Another winner in the mid-rage boutique hotel category. Located in Wanchai, Indigo’s rooms are on the small side (as are, alas, most Hong Kong hotel rooms outside the luxury category), but man, that pool! It extends out from the roof and over Queen’s Road East, and you can literally see the street below through its transparent bottom. As if that weren’t enough, the Indigo is one of the best spots for exploring Wan Chai and environs: turn a corner and you are in the bustling WanChai market. The Wanchai area is a superb place to base yourself during your stay in Hong Kong–we recommend signing up for our Sunday In Wanchai group walk to help orient you to the neighborhood.




Lanson Place

Our guests consistently give Lanson Place high marks for its larger-than-usual rooms and suites, and quiet and personalized boutique atmosphere. With no restaurants on site, and kitchenettes in many of the rooms, the Lanson feels more like a home away from home than a hotel. Across the street is Haven Street Settlement, a classic old Hong Kong apartment block with an arcade of unexpected shops from tailors to vintage. You are also in kicking distance of Tai Hang, the enclave of restaurants and bars that locals-in-the-know head to for low key night out. Our team has created a very cool walk to introduce you to the Tai Hang and Tin Hau neighborhoods that are at Lanson Place Hotel’s doorstep. Contact us and let us know you’ll be at the Lanson, and we’ll set you up with this private program.





Another guest favorite, the Jervois is an all-suite designer hotel with larger than usual rooms (a big plus) and a super location in the heart of Sheung Wan, the starting point of many of our Little Adventures in Hong Kong “Wontonathon” food walks. It’s literally 45 seconds from one of our favorite places to eat roasted Cantonese pork!




Budget Hotels with Extra Appeal



Butterfly on Hollywood

Butterfly on Wellington

The Butterfly chain of Hong Kong hotels has taken budget and made it brilliant. While the rooms may be a bit small, these boutique hotels punch above their weight in service and comfort. Best of all, they are situated in Hong Kong’s most central and walkable neighborhoods. If you are on a travel budget and this is your first trip to our city, or if you are stopping over on your way to or from Southeast Asia, we highly recommend basing yourself in one of these two branches of Butterfly.

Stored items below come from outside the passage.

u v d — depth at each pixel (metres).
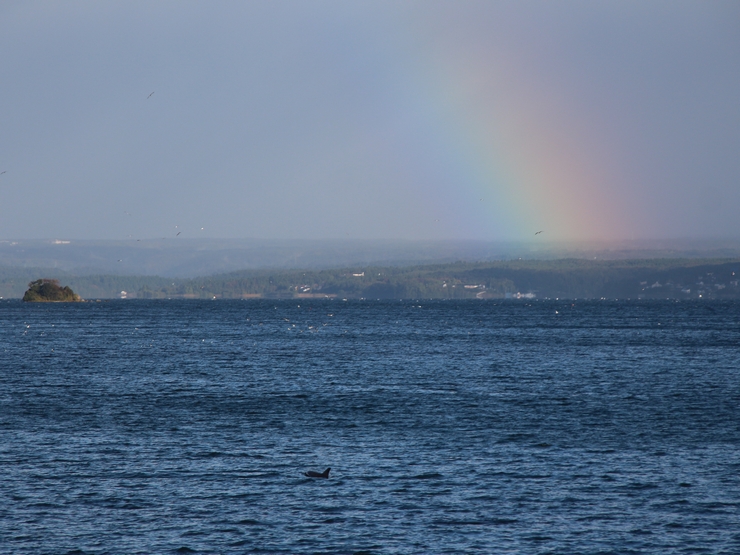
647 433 168.00
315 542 103.00
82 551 100.06
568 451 149.75
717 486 125.81
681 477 130.75
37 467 136.50
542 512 113.81
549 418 187.00
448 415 191.00
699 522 110.00
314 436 164.12
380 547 101.50
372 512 113.75
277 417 187.88
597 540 103.75
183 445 154.75
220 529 107.19
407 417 188.12
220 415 190.50
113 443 156.25
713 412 196.25
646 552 100.12
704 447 153.38
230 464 139.38
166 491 123.00
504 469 136.00
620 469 135.88
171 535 105.19
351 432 168.88
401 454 147.12
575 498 119.88
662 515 112.69
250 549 100.88
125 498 119.50
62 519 110.69
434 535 105.25
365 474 132.62
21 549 100.50
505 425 177.50
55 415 189.62
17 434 165.00
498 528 107.75
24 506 115.75
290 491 123.00
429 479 129.50
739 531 106.69
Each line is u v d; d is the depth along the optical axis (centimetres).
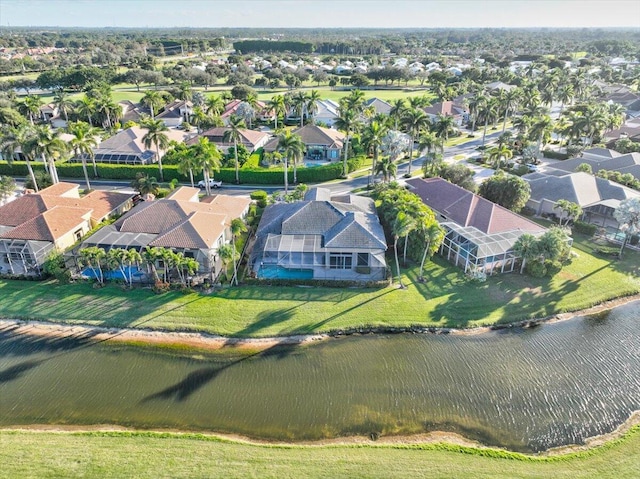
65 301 4650
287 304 4662
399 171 9356
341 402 3488
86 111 11844
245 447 3017
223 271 5225
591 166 8362
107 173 8819
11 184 7206
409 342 4184
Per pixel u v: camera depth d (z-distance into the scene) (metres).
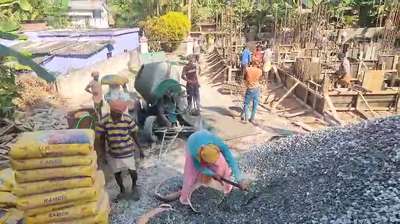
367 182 3.85
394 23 16.94
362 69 12.27
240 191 4.75
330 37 19.78
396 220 3.13
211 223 4.24
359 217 3.33
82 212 3.87
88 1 30.48
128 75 15.09
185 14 25.25
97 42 17.33
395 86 11.55
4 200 4.51
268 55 13.64
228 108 10.70
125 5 30.39
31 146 3.71
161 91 7.68
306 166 4.96
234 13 21.67
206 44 22.92
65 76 12.64
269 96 11.63
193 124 8.33
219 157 4.46
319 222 3.47
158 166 6.55
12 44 15.85
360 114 9.49
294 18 20.06
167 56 20.70
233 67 14.23
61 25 24.67
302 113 9.71
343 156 4.72
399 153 4.14
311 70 10.90
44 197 3.79
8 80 9.07
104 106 8.62
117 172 5.07
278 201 4.26
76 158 3.83
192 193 4.93
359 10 23.00
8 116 9.01
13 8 14.53
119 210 4.98
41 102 11.16
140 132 7.75
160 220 4.54
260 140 7.85
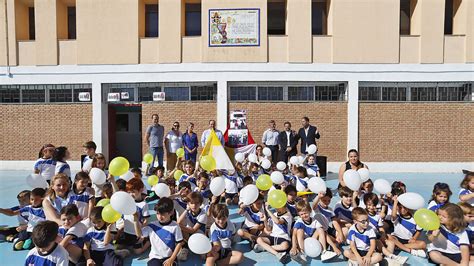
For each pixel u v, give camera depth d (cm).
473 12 1090
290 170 769
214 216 381
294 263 385
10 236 448
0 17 1134
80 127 1127
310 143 883
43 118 1138
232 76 1092
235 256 375
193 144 886
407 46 1099
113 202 336
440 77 1091
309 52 1090
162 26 1101
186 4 1175
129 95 1127
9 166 1145
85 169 527
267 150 802
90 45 1116
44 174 509
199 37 1099
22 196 430
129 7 1106
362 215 367
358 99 1096
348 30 1088
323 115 1100
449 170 1091
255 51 1091
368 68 1091
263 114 1101
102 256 354
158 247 352
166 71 1102
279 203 390
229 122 1100
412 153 1100
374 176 1010
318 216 428
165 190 461
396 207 431
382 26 1090
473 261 355
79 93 1130
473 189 462
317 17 1178
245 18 1088
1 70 1138
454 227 354
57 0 1131
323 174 963
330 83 1105
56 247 300
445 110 1096
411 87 1103
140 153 1317
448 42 1097
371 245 363
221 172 658
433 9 1091
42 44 1127
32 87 1142
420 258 391
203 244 333
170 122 1113
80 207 417
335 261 388
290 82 1104
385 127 1101
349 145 1094
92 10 1112
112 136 1205
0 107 1147
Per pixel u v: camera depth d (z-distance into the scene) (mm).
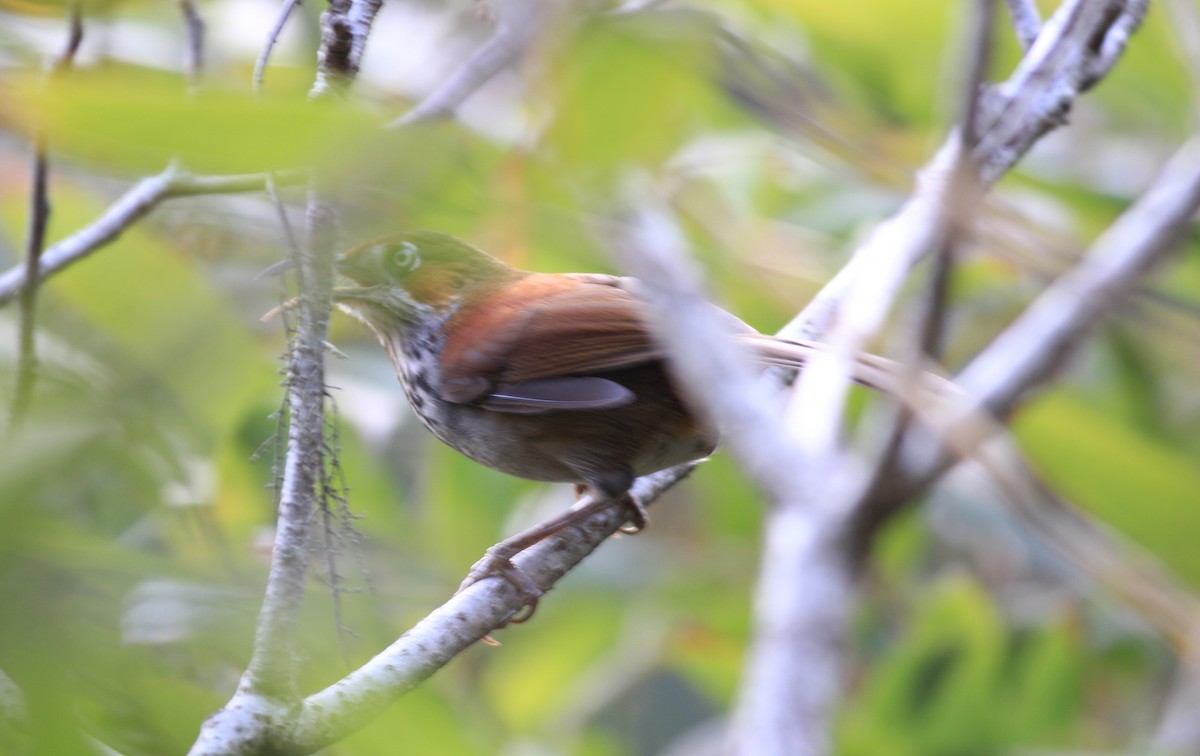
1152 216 7270
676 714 16578
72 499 5582
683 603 14695
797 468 5234
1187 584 10305
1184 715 12414
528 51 5730
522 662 15492
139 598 6180
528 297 9391
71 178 10586
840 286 8953
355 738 7609
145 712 5805
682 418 9062
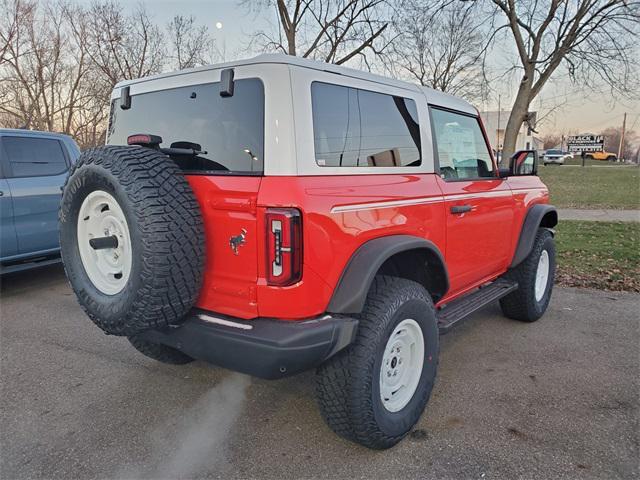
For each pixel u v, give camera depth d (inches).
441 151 128.3
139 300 84.4
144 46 725.3
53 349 158.7
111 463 98.0
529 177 181.0
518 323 181.3
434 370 111.9
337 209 88.0
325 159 90.7
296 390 129.1
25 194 222.5
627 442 103.1
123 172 85.5
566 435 105.8
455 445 102.7
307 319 85.7
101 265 97.4
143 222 82.3
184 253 85.0
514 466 95.2
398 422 100.9
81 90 824.9
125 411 118.8
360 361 91.9
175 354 137.2
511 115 578.6
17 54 812.6
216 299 90.8
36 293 228.5
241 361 84.8
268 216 81.9
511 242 162.7
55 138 245.3
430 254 113.0
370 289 99.1
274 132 84.4
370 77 105.7
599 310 196.4
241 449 102.3
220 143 92.7
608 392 125.7
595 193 722.2
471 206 132.9
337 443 104.2
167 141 106.3
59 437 107.5
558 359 147.3
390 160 108.7
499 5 553.3
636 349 155.1
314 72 90.7
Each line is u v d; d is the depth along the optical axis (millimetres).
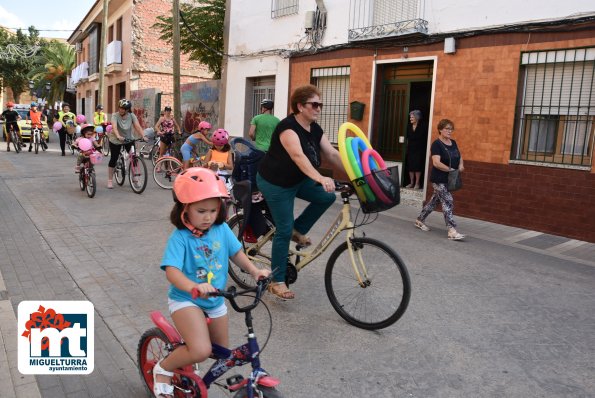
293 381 3361
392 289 3994
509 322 4449
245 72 14336
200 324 2590
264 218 4824
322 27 11820
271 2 13211
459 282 5461
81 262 5762
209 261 2658
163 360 2738
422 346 3924
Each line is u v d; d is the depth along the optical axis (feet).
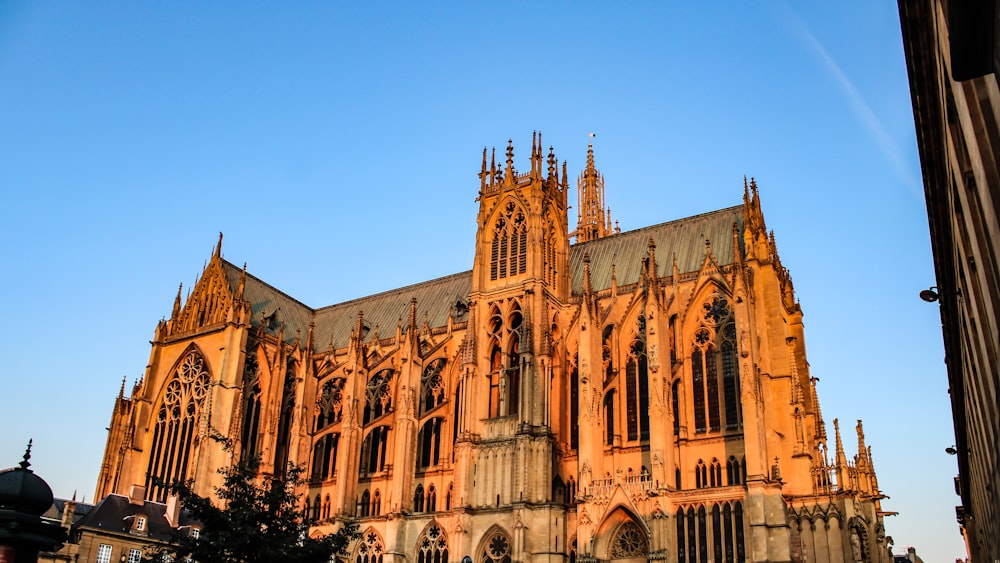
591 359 323.37
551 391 344.08
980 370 134.62
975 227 98.63
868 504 307.58
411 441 366.63
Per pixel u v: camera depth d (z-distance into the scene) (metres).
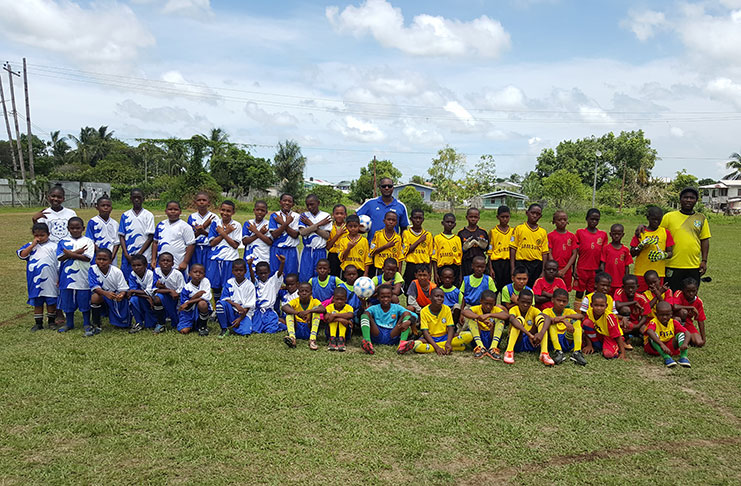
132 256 6.67
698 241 6.53
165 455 3.50
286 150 48.28
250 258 7.11
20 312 7.55
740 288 10.15
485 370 5.37
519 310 6.02
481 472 3.37
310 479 3.25
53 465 3.36
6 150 52.84
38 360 5.33
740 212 50.59
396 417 4.14
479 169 54.16
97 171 53.78
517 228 7.21
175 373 5.02
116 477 3.24
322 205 48.47
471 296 6.51
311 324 6.23
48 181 38.19
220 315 6.42
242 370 5.16
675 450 3.70
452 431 3.91
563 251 7.16
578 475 3.35
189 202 39.69
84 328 6.62
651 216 6.56
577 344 5.71
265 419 4.06
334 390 4.67
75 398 4.40
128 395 4.46
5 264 11.87
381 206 7.49
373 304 6.67
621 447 3.74
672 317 6.16
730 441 3.85
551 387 4.88
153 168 65.62
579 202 45.78
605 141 64.06
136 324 6.59
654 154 62.44
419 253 7.18
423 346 5.93
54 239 7.07
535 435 3.88
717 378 5.16
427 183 74.75
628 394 4.72
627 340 6.42
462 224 32.25
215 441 3.70
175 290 6.64
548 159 68.00
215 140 51.50
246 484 3.18
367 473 3.32
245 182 48.75
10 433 3.79
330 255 7.34
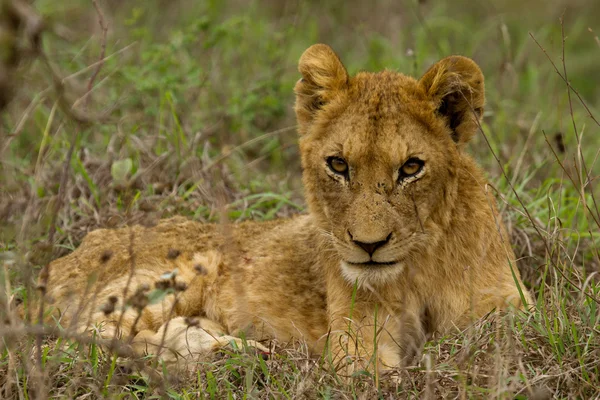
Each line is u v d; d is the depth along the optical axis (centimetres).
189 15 1905
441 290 959
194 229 1141
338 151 925
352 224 892
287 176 1484
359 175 905
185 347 948
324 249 987
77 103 929
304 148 987
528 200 1284
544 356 820
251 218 1299
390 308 955
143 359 866
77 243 1232
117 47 1634
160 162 1345
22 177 1295
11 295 929
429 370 748
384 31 2095
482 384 786
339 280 973
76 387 819
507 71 1756
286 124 1633
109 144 1361
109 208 1234
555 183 1384
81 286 1060
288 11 2048
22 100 1368
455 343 862
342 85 983
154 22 1922
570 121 1639
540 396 742
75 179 1312
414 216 912
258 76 1700
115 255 1095
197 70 1517
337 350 945
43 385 770
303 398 795
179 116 1499
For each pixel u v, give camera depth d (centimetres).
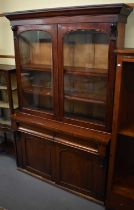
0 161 284
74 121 210
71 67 202
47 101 235
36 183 243
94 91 202
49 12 184
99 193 210
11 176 254
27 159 252
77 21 177
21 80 235
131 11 189
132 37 198
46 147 229
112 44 167
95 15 168
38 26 200
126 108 189
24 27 209
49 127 214
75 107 217
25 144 246
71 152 213
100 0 207
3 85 269
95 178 207
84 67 199
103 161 193
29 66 225
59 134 215
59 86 207
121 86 168
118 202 195
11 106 250
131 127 187
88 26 174
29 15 197
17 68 231
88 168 208
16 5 258
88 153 201
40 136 227
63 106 213
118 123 178
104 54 184
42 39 214
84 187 218
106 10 160
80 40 193
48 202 216
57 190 232
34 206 211
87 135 195
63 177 229
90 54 192
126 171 218
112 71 174
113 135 181
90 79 200
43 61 223
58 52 197
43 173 244
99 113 205
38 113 233
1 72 256
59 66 201
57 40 193
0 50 288
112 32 164
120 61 160
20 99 243
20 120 234
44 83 229
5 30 273
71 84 210
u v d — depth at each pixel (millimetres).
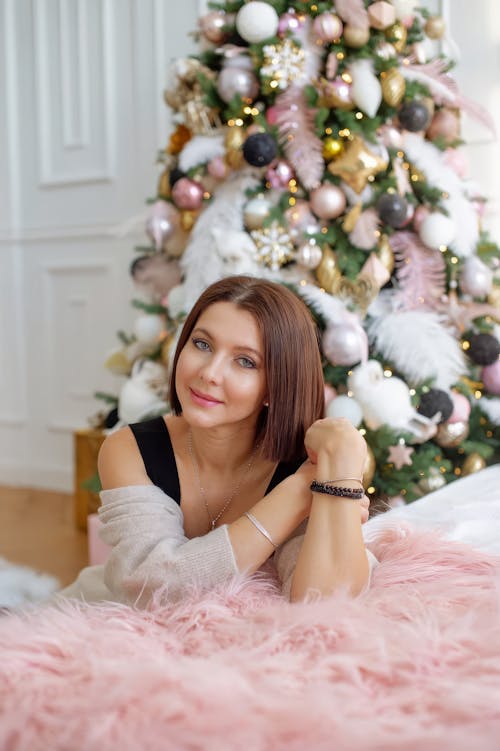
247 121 2184
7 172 3590
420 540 1097
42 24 3443
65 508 3217
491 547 1202
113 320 3400
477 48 2715
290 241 2096
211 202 2217
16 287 3627
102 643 753
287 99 2088
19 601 1895
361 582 948
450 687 673
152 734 600
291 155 2064
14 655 721
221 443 1084
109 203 3377
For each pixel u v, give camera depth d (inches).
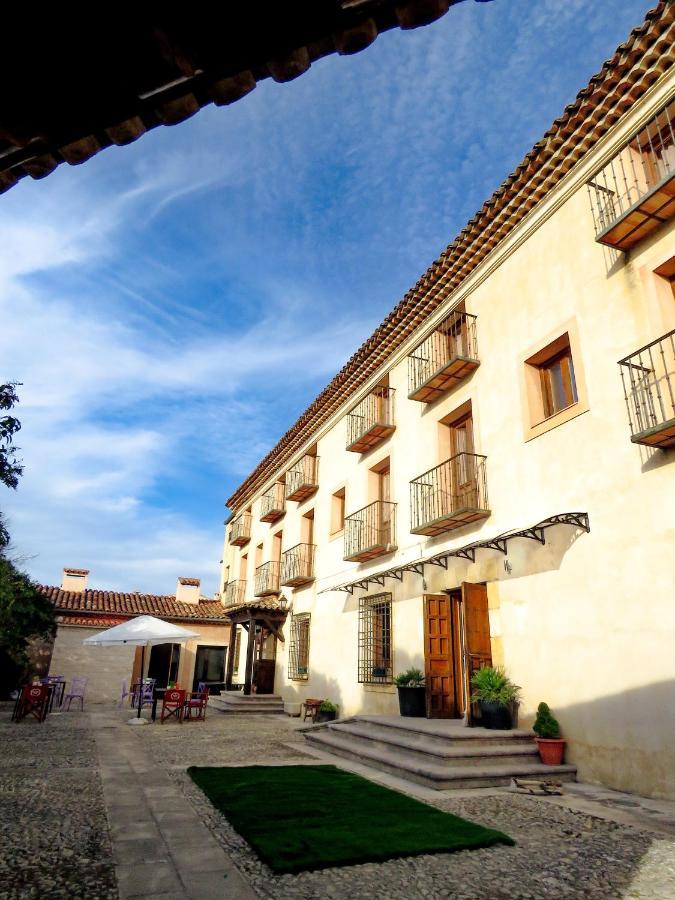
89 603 825.5
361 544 512.1
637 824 185.6
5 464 383.2
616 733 246.5
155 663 809.5
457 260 413.4
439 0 75.6
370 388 544.4
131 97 79.0
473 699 309.3
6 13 65.4
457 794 227.0
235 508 999.6
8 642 607.8
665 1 263.7
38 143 86.8
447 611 379.9
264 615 666.2
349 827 173.2
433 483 421.7
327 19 73.5
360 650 483.8
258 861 146.4
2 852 147.4
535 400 339.3
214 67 77.0
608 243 285.4
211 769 266.1
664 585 238.5
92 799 207.2
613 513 268.8
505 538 319.3
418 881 135.4
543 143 332.2
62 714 536.4
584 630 272.1
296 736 416.8
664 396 255.3
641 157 298.2
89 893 122.6
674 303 271.7
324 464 638.5
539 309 342.0
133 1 65.1
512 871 142.5
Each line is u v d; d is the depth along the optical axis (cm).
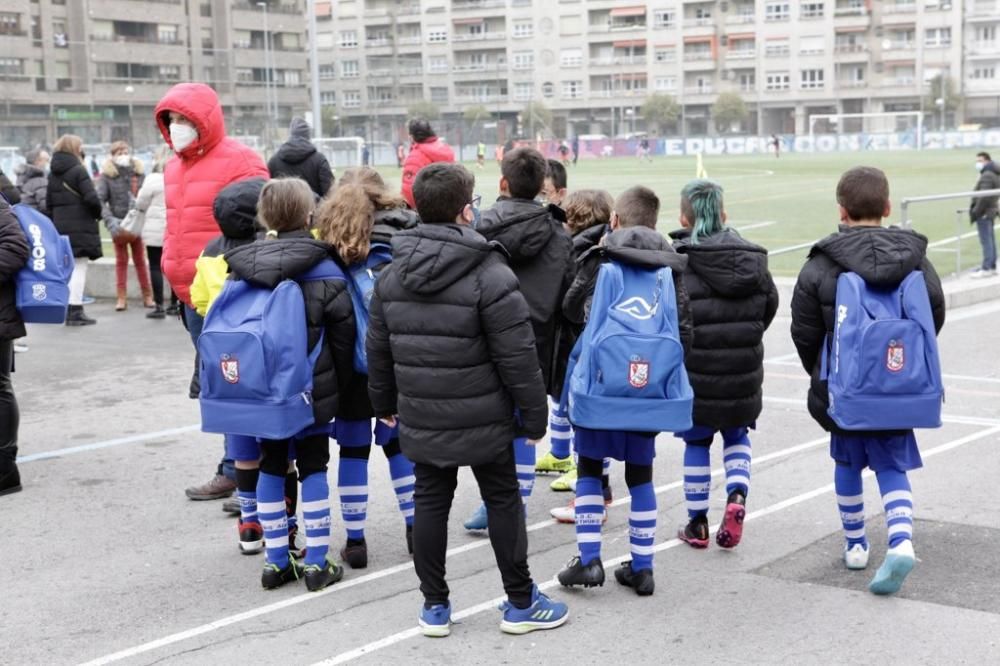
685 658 431
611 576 523
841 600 485
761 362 541
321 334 491
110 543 589
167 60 8162
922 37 9969
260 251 485
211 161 668
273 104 7750
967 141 7869
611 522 609
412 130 976
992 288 1470
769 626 459
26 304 642
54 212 1273
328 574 514
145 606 500
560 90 11150
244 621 480
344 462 534
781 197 3431
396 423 494
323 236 508
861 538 519
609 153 8331
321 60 11494
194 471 727
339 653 445
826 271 480
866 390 459
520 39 11181
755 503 632
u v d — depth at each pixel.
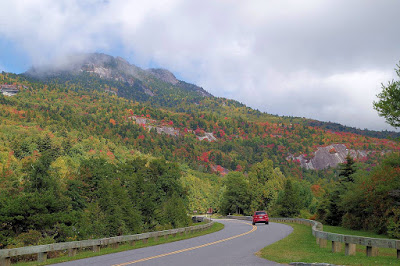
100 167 50.25
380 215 32.09
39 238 30.16
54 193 37.56
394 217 29.05
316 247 19.11
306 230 34.69
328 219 48.25
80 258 17.33
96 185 48.69
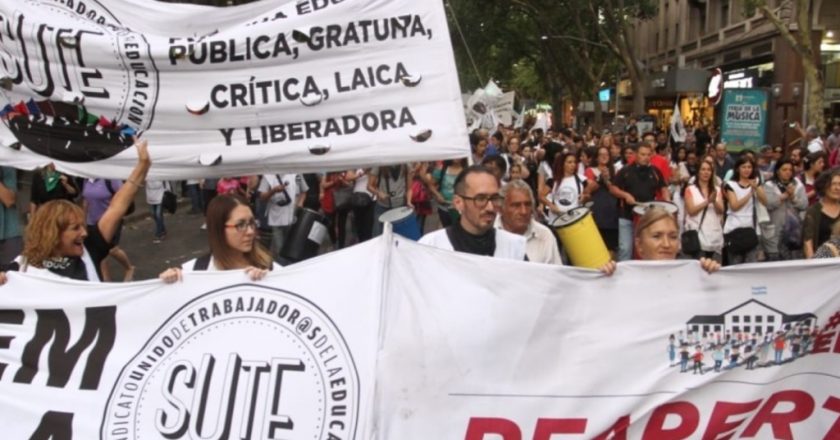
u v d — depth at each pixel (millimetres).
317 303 3131
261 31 3973
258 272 3197
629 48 29625
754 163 7750
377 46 4016
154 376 3178
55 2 4039
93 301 3277
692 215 7848
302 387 3064
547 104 74938
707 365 3242
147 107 4039
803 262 3227
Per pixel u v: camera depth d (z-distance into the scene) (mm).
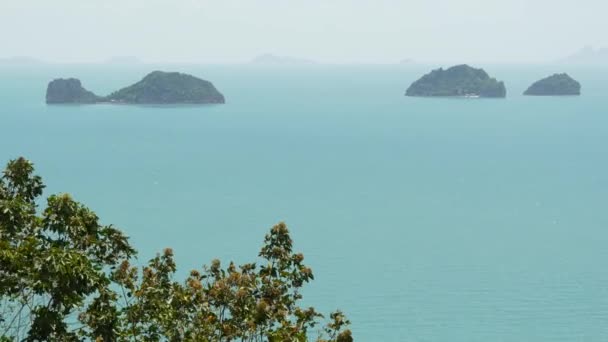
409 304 76125
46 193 136250
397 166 180250
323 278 84688
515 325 70688
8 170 22359
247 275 21359
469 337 67875
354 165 181625
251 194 138625
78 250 19703
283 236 21984
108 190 140625
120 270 20859
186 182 151375
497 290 81125
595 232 110000
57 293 18203
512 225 114625
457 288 81625
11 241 20016
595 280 85188
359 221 115938
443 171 171875
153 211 120688
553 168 177000
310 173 167875
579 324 71250
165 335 21062
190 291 21062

Holiday Inn Express Sheung Wan

The well-known American chain has a Hong Kong secret–the top floors of this well-priced hotel have harbour views just like the pricier hotels at the top of our list. Our guests report that it is comfortable and they particularly like that they can walk out their front door and be at great restaurants, bars and coffee shops in minutes.




Ibis (Sheung Wan)

The famous French budget chain provides cheap, simple but well-designed rooms in the funky heart of Hong Kong’s famous dried seafood district. It’s the site of one of our most popular Little Adventures in Hong Kong walks, and a hop and skip away from the famous old Lin Heung Kui teahouse, where you can head as early as 6:30 am for dim sum breakfast. Bustling and a bit airport-like, the Ibis nevertheless is a strong value-for-money choice, and earns top marks for convenient location in a most authentic corner of the city.





Mei Ho House

This little hotel and hostel may be the most unique lodging in Hong Kong, budget or otherwise. It is the last surviving building of what was one of the first public housing estates in the city. While the guest area has been spiffed up and modernized, across the courtyard and connected to the Mei Ho is a superb museum that takes you through the history of Hong Kong’s public housing in a unique way. Each area has period rooms, showing how people actually lived in the 60s, 70s, and 80s. Outside the Mei Ho, it’s a five minute walk into the heart of Sham Shui Po, the Kowloon area renowned for its street food (and another site where we take guests on our Wontonathon food walks).